** Start of Extracted information **

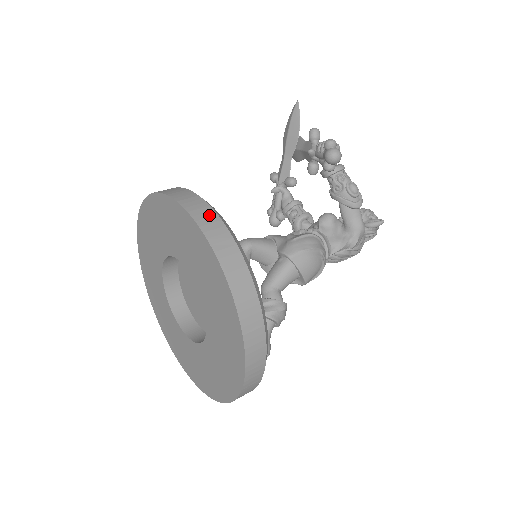
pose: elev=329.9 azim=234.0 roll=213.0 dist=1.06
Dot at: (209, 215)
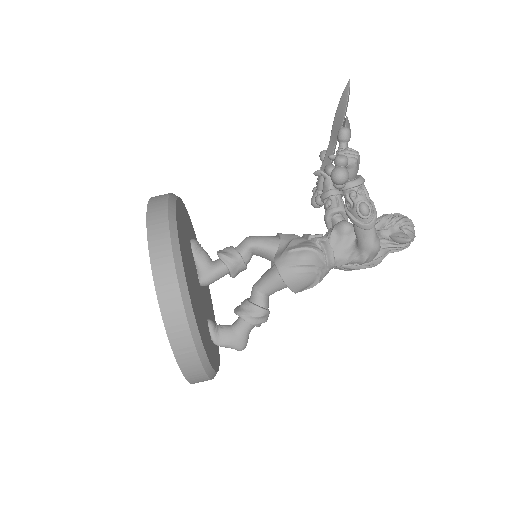
Dot at: (164, 248)
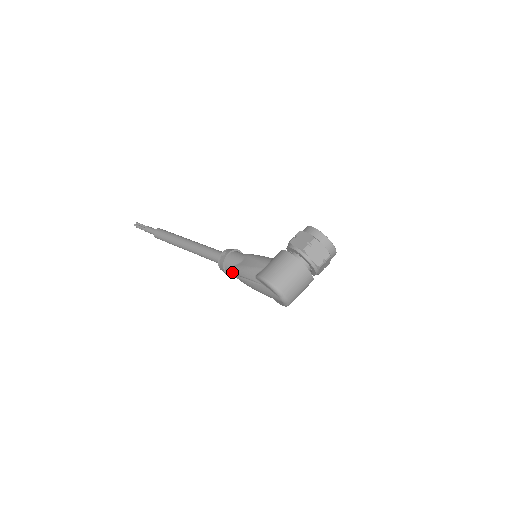
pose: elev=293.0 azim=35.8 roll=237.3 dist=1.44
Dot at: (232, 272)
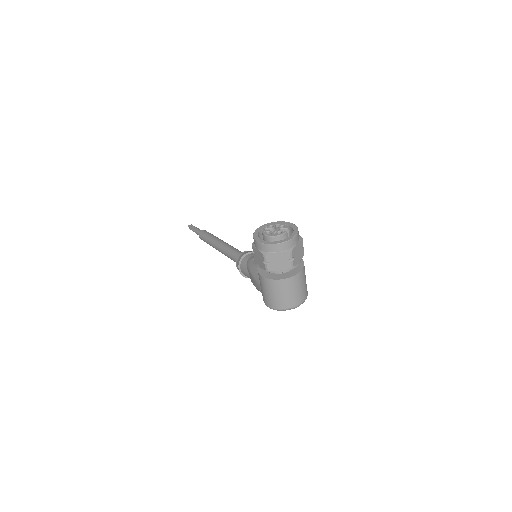
Dot at: occluded
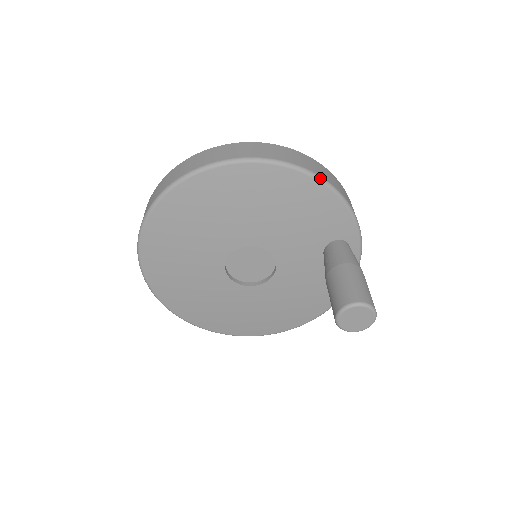
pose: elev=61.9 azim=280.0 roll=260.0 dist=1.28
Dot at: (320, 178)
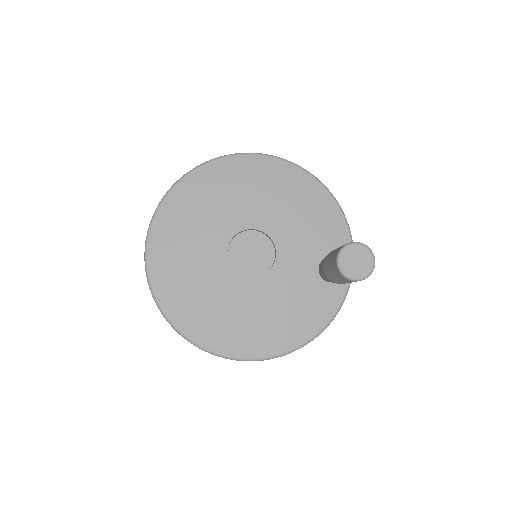
Dot at: (334, 197)
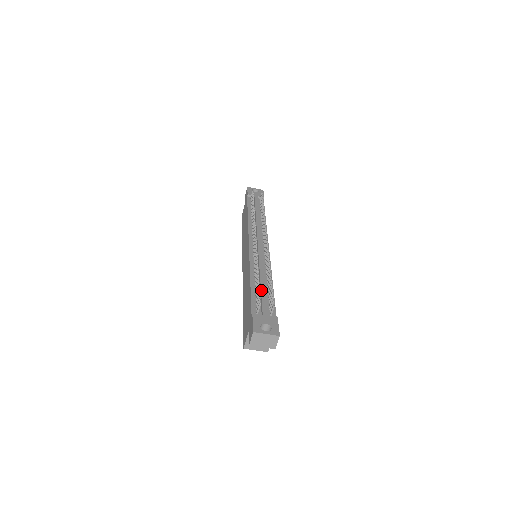
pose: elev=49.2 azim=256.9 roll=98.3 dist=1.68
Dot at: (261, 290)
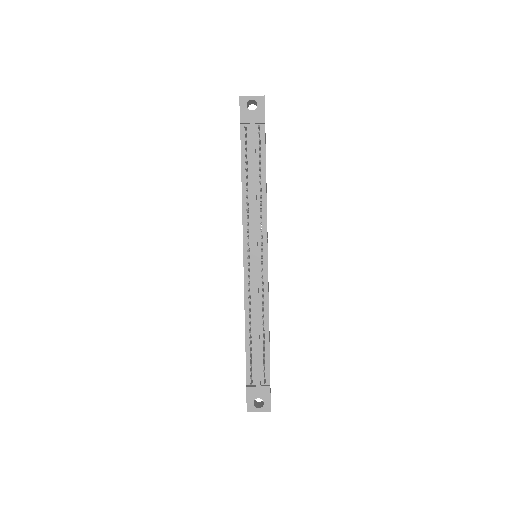
Dot at: (255, 350)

** End of Extracted information **

(Aim) Set down the data again without any changes, starting at the line that contains "pose: elev=49.2 azim=256.9" and stopping after the final line of the data. Leave the pictures out.

(The answer)
pose: elev=49.2 azim=256.9 roll=98.3 dist=1.68
Dot at: (261, 290)
Dot at: (255, 350)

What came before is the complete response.